■ Action item ■
Quote every line below verbatim, leaving out the pictures.

■ Supplied material ■

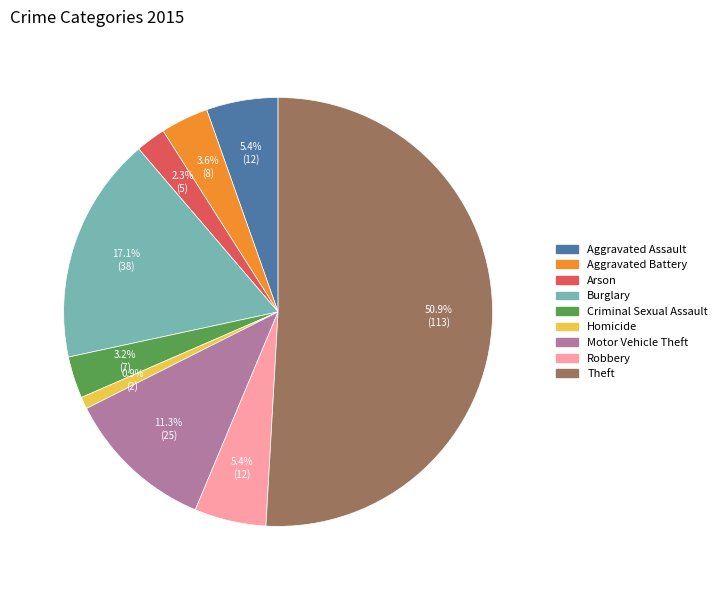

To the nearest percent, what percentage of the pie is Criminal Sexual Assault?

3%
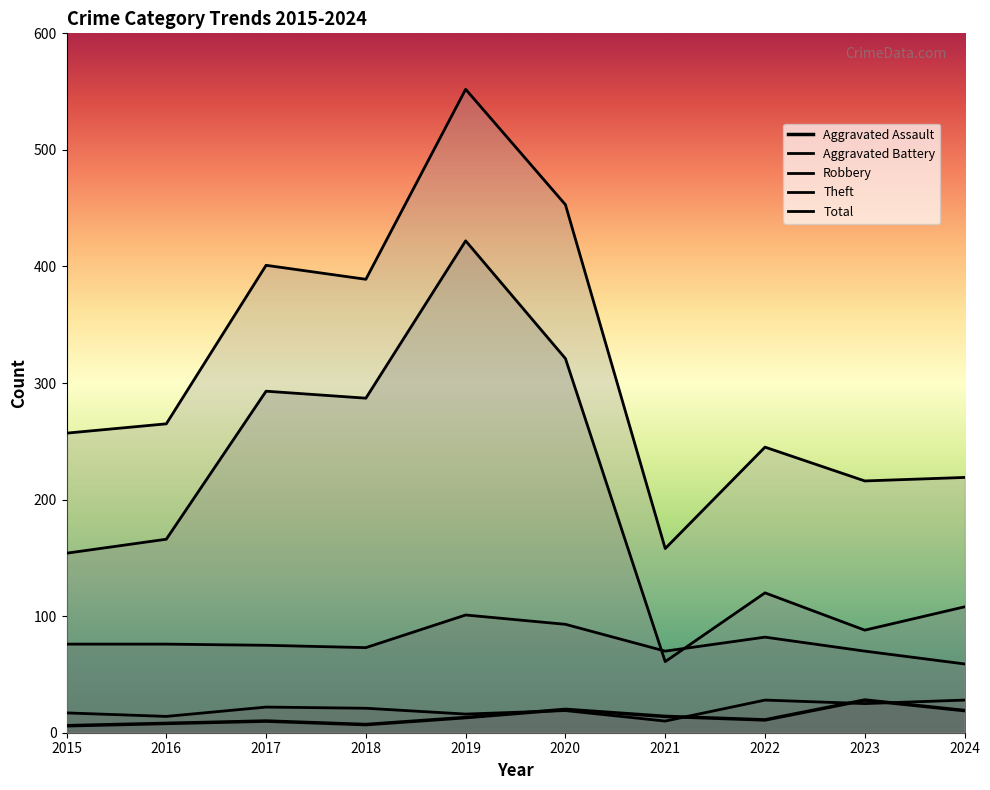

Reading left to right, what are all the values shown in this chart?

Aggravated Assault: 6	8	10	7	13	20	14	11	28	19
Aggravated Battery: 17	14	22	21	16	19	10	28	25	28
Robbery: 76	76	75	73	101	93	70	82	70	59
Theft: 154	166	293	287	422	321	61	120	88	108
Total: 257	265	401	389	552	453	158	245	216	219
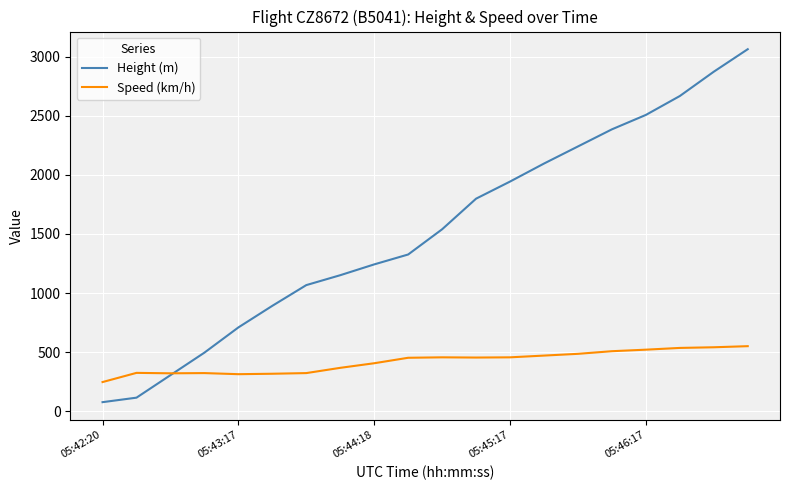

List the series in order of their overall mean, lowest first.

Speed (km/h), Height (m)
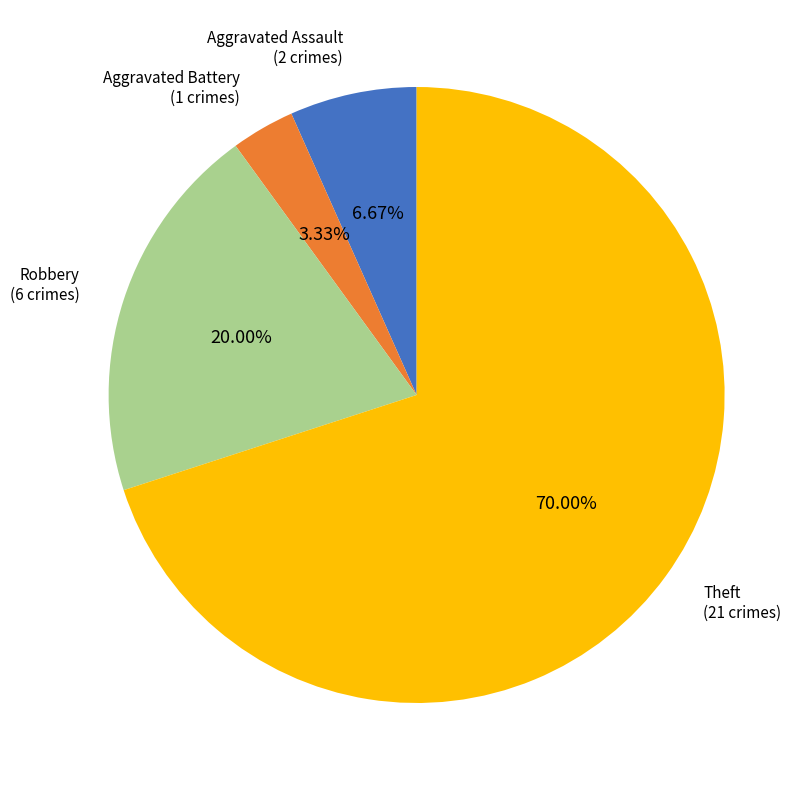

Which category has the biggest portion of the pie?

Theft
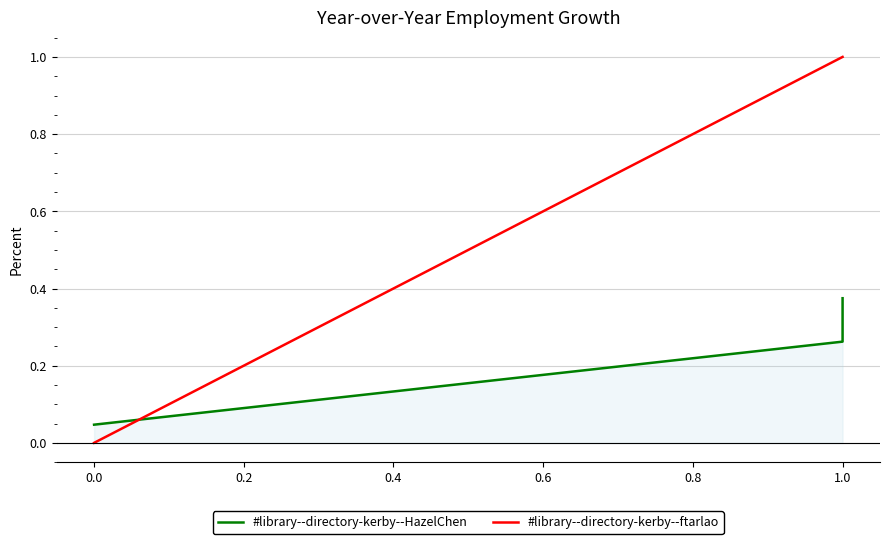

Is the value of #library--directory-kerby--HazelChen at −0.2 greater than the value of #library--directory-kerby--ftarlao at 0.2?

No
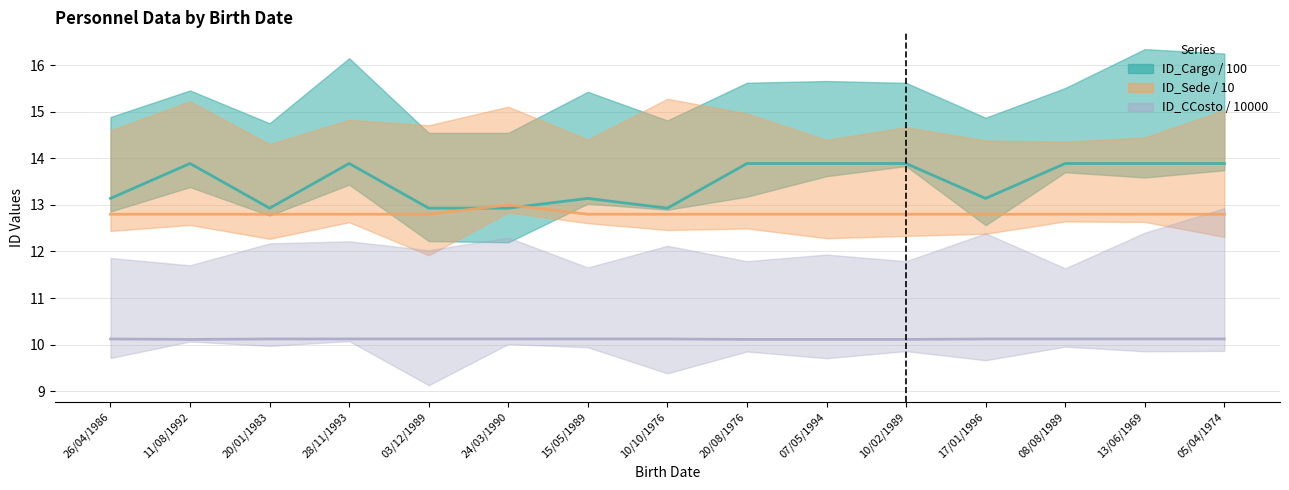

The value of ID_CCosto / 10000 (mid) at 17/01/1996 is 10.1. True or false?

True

■ Written answer ■
To the nearest percent, what percentage of the pie is Criminal Sexual Assault?

3%

Reading left to right, what are all the values shown in this chart?

Aggravated Assault: 6	8	10	7	13	20	14	11	28	19
Aggravated Battery: 17	14	22	21	16	19	10	28	25	28
Robbery: 76	76	75	73	101	93	70	82	70	59
Theft: 154	166	293	287	422	321	61	120	88	108
Total: 257	265	401	389	552	453	158	245	216	219

List the series in order of their overall mean, lowest first.

Speed (km/h), Height (m)

Which category has the biggest portion of the pie?

Theft

Is the value of #library--directory-kerby--HazelChen at −0.2 greater than the value of #library--directory-kerby--ftarlao at 0.2?

No

The value of ID_CCosto / 10000 (mid) at 17/01/1996 is 10.1. True or false?

True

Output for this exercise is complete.